Tiffany Sanchez, MS2
Angel Chavez, MS2
San Juan Bautista School of Medicine
Two thousand years ago, crainiometries, previously called trepanations, were successfully completed due to the advanced surgical techniques of the Incas, before anesthesia and sanitation methods were well established.
Prehistoric trepanned crania are discovered in the mountains of Peru due to pre-conquest neurosurgeons who practiced a precursor of neurosurgery known as trepanation. In 400 B.C., trepanation was a procedure of drilling a hole into the head for treatment of headaches, bone cysts, trauma, convulsive disorders and expelling demons. The instruments for surgery were made of metal or stones, and were used by Inca surgeons known as sirkaks. In a skull analysis, as many as seven successful trepanations were observed in crania which portrayed repetitive successful trepanations.

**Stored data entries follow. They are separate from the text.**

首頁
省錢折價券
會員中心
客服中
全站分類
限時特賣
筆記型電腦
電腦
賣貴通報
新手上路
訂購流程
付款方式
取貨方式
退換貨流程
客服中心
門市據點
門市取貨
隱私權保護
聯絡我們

In the examined skulls, the crania that had remodeled edges around the insertion were deemed as a successful survival with bone healing and the crania that had ragged edges around the insertion were determined as a non survival, without healing. As a result, the crania with remodeling had higher survival rates than those who were examined as no healing/survival. The average survival rate of craniectomy patients ranged from 50% to 70% with low rates of infection and other complications. Despite their limitations, sirkaks had a vast understanding of anatomy and natural medicine.This is impressive because of the many risks of infections that we are made aware of today. Although trepanation disappeared following the Spanish conquest, there is evidence in highland Peru and Bolivia where trepanation is still taking place by healers.
In ancient Peru, the sirkak’s methodology of trepanation, now known as craniometry, had a fairly low mortality rate that may be attributed to the importance of hygiene practices and can nurture the refinement of future surgical techniques.